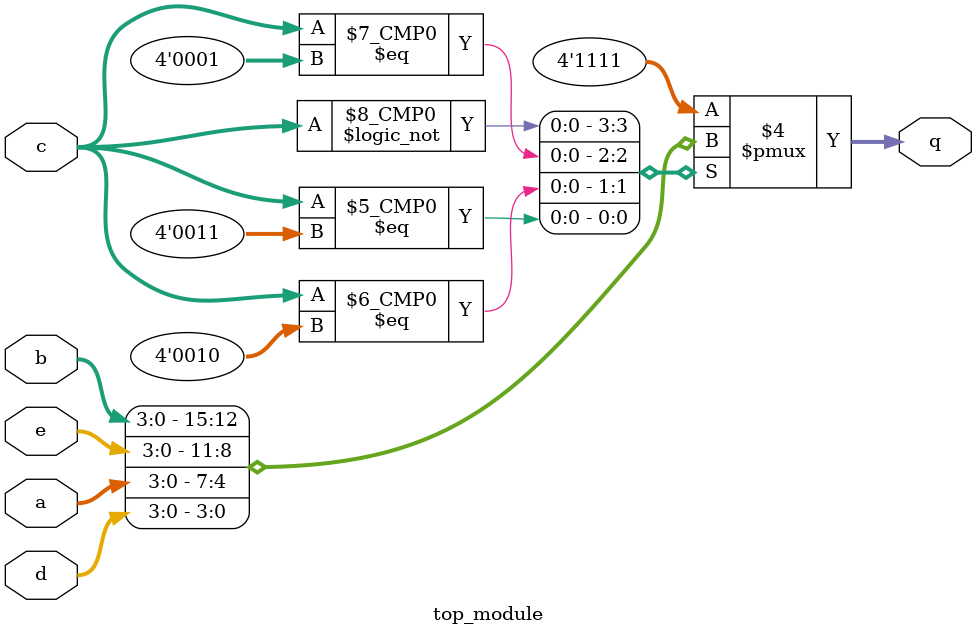
<source format=v>

module top_module (
	input  [3:0] a,
	input  [3:0] b,
	input  [3:0] c,
	input  [3:0] d,
	input  [3:0] e,
	output reg [3:0] q
);

	always @ (*)
		begin
			case (c)
				4'h0 : q = b;
				4'h1 : q = e;
				4'h2 : q = a;
				4'h3 : q = d;
				4'h4 : q = 4'hf;
				default q = 4'hf;
			endcase
		end
endmodule

</source>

+++

- _WORK INSTRUCTIONS_:
Where in the entries does the word "input" occur? Copy out each line that has it.

- _RESPONSE AREA_:
	input  [3:0] a,
	input  [3:0] b,
	input  [3:0] c,
	input  [3:0] d,
	input  [3:0] e,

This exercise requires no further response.